Entscheidend ist hier der Wortlaut des Mietvertrages. Wird hier auf die Betriebskostenverordnung Bezug genommen oder sind die Betriebskostenpositionen einzeln im Mietvertrag aufgeführt, dann gelten diese als mietvertraglich vereinbart und sind dann auch in der Betriebskostenabrechnung umlagefähig.

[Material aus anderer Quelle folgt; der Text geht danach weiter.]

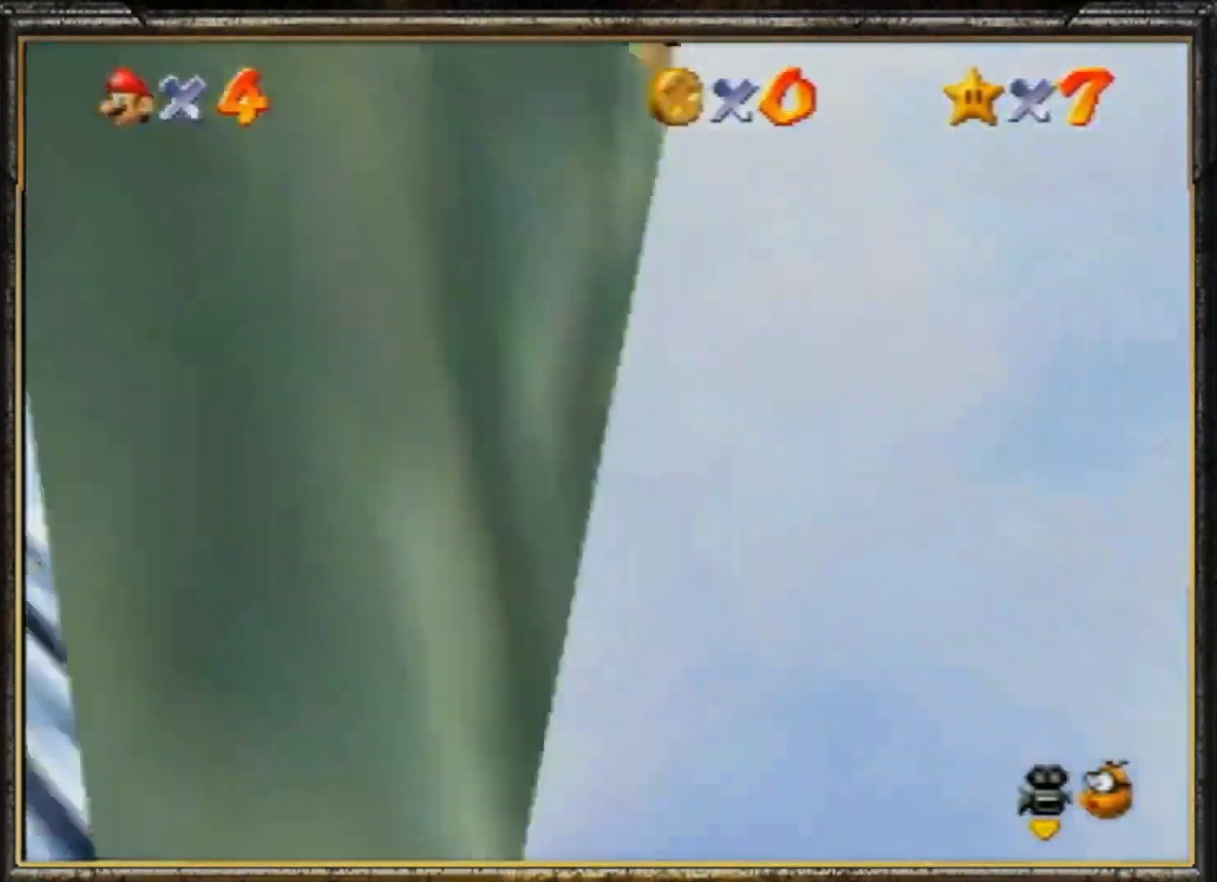
{"buttons": [], "left_stick": "up-right", "events": [[133, "left_stick", "down-right"], [434, "left_stick", "up-right"]]}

Sollten sich jedoch keinerlei Regelungen diesbezüglich im Mietvertrag finden, dann haben die Mieter mit den Betriebskosten nichts zu tun. In den meisten Mietverträgen ist die Umlage der Betriebskosten auf den Mieter jedoch wirksam vereinbart.

Wir haben ein Problem mit Geruchsbelästigungen durch einen Döner-Imbiss im Haus. Der Imbiss lüftet seine Küche ins gemeinsame Treppenhaus. Der Geruch zieht von dort in die Wohnungen. Kann man dagegen etwas unternehmen?

Sie sollten den Vermieter über diesen Umstand informieren und ihn unter Fristsetzung (üblicherweise zwei Wochen) auffordern, dafür Sorge zu tragen, dass dieser Mangel umgehend beseitigt wird. Wenn der Geruch das zumutbare Maß überschreitet, besteht gegebenenfalls auch ein Recht, die Miete zu mindern.